On February 27, the Canadian Securities Administrators published for comment proposed amendments to prospectus exemption rules, including the “accredited investor” (AI) and “$150,000 minimum investment” ($150K) exemptions. These proposals follow a comprehensive public consultation process and are intended to address the CSA’s concerns that individual investors may not appreciate the risks of investing under the AI exemption, and that the $150K threshold may not provide an adequate proxy for sophistication or the ability to withstand loss.

As such, the CSA’s proposed amendments to the AI exemption would require that individual investors be presented with, and complete and sign, a new risk acknowledgement form (RAF). However, the income and asset thresholds used in the definition of accredited investor would not be changed, with the CSA specifically noting that many responses to its earlier consultation expressed concerns that potential changes to the exemption could limit access to capital. Meanwhile, proposed changes to the $150K exemption would allow only non-individuals to use the exemption.

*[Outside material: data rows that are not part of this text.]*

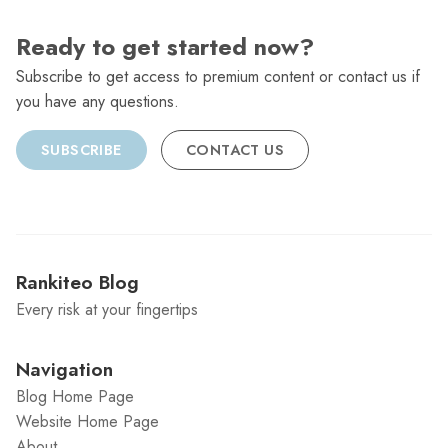
Ready to get started now?
Subscribe to get access to premium content or contact us if
you have any questions.
SUBSCRIBE
CONTACT US
Rankiteo Blog
Every risk at your fingertips
Navigation
Blog Home Page
Website Home Page
About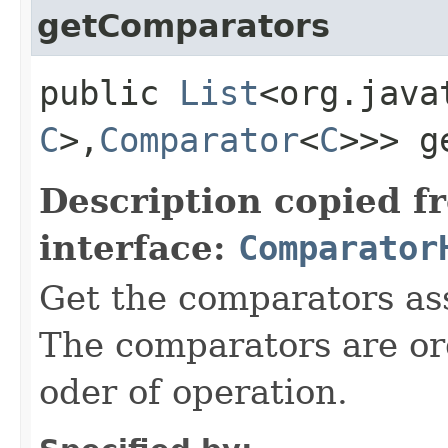
getComparators
public
List
<org.java
C
>,​
Comparator
<
C
>>> g
Description copied f
interface:
Comparator
Get the comparators ass
The comparators are or
oder of operation.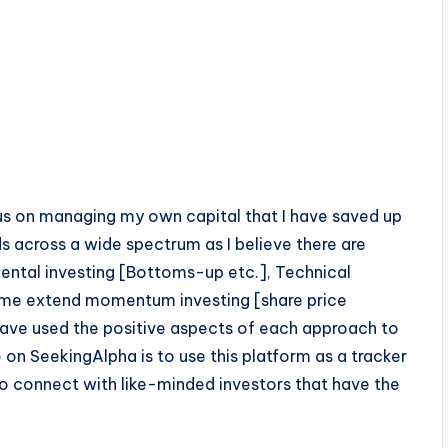
ocus on managing my own capital that I have saved up
s across a wide spectrum as I believe there are
ental investing [Bottoms-up etc.], Technical
 some extend momentum investing [share price
I have used the positive aspects of each approach to
 on SeekingAlpha is to use this platform as a tracker
to connect with like-minded investors that have the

According to the CSA, while this exemption is relied on in respect to less than 1% of distributions, it provides an inexpensive alternative to non-accredited investors and works well in certain circumstances, such as in respect of real estate securities.

Risk Acknowledgment Form

Under the proposed amendments, the new RAF would have to be completed by all categories of individual accredited investors, being those qualifying under the net income, financial assets or net assets tests. However, it would not apply to those individuals qualifying under a new “permitted client” category, which would require that an individual have over $5 million in his or her own financial assets. This is in contrast to the existing $5 million category, which applies to an individual who alone, or together with a spouse, has net assets of at least $5 million, and the $1 million category, which applies to a person or couple who beneficially own financial assets of over $1 million. Notably, the “permitted client” category of investors are also entitled to waive suitability requirements under dealer registration rules. 

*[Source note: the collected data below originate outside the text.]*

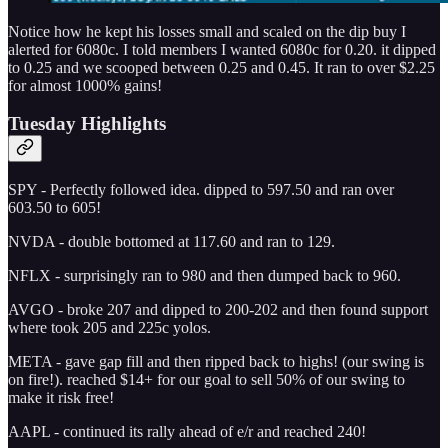
Notice how he kept his losses small and scaled on the dip buy I
alerted for 6080c. I told members I wanted 6080c for 0.20. it dipped
to 0.25 and we scooped between 0.25 and 0.45. It ran to over $2.25
for almost 1000% gains!
Tuesday Highlights
SPY - Perfectly followed idea. dipped to 597.50 and ran over
603.50 to 605!
NVDA - double bottomed at 117.60 and ran to 129.
NFLX - surprisingly ran to 980 and then dumped back to 960.
AVGO - broke 207 and dipped to 200-202 and then found support
where took 205 and 225c yolos.
META - gave gap fill and then ripped back to highs! (our swing is
on fire!). reached $14+ for our goal to sell 50% of our swing to
make it risk free!
AAPL - continued its rally ahead of e/r and reached 240!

The RAF is proposed to include specific sections advising purchasers of the risks of investing in prospectus exempt securities, having them acknowledge exactly how they satisfy the AI exemption and confirming what they are purchasing, including the amount of their investment that is being paid as a fee or commission. Any person involved in selling the securities must also sign and date the form, including particulars as to how they may be contacted and their registration status. The form further advises investors that they can check for the seller’s registration status and history at www.aretheyregistered.caThe RAF is strictly required to be presented on one double-sided page, with each of the purchaser, issuer and salesperson (if any) required to sign two copies to be retained by the purchaser and the issuer (and in the case of the issuer, for eight years). It remains to be seen what modifications may be made by the CSA to facilitate the use of electronic communications, including signature and retention, to satisfy these requirements.

On a related note, the CSA have launched www.aretheyregistered.ca as a coordinated website where registration status can be searched across all Canadian jurisdictions. This search was fragmented for many years with investors being forced to search Ontario separately from other CSA jurisdictions, and with search parameters not available for all categories of registration.

The definition of accredited investor would also be amended to include family trusts established by an accredited investor, provided that the majority of trustees were accredited investors. As set out above, availability of the $150K would also be narrowed such that it would no longer be available to individuals.

Exempt Trade Reports

Significant amendments are also proposed to the form of report required to be filed following a private placement (the Exempt Trade Report). These amendments include having to specifically identify each category of purchaser under a prospectus exemption (for example, the specific category of AI for each purchaser). The stated purpose of the CSA in asking for such additional information is to assist CSA members with compliance and enforcement. 

Correspondingly, the CSA state in proposed new companion policy guidance that it will not be sufficient to accept standard representations in a subscription agreement or RAF regarding a purchaser’s exempt status, unless the person relying in the exemption has taken reasonable steps to verify the representation. While appropriate procedures will be fact specific, the CSA underscore that the focus should be ensuring that both the seller and prospective purchaser understand the relevant financial tests, and where necessary, the purchaser is asked additional questions to verify how they satisfy the exemption. The CSA also suggest that persons relying on the exemption may need to take further steps to collect additional information depending on the circumstances, including asking for confirmatory documentation such as income tax and bank statements and appraisal reports.

The Exempt Trade Report is proposed to be amended to clarify that each Canadian and foreign jurisdiction where purchasers reside must be identified and that purchasers must be listed by jurisdiction. However, the CSA have not taken the opportunity to provide any additional clarification on when a distribution is deemed to be taking place in a province when the purchaser does not reside in that province. While this issue was been clarified under local rules in certain provinces, such as Alberta and British Columbia, that is not the case for all CSA jurisdictions. In Ontario, for example, market participants have relied primarily on an interpretation note based on former Policy 1.5, which goes back more than twenty years and is often difficult to apply and is arguably outdated given, among other things, developments in technology and capital markets activity generally.

As we previously discussed, the CSA initiated a consultation on proposed changes to these exemptions in November 2011, and provided an update on progress in June 2012.

The CSA are accepting comments on the proposed amendments until May 28, 2014.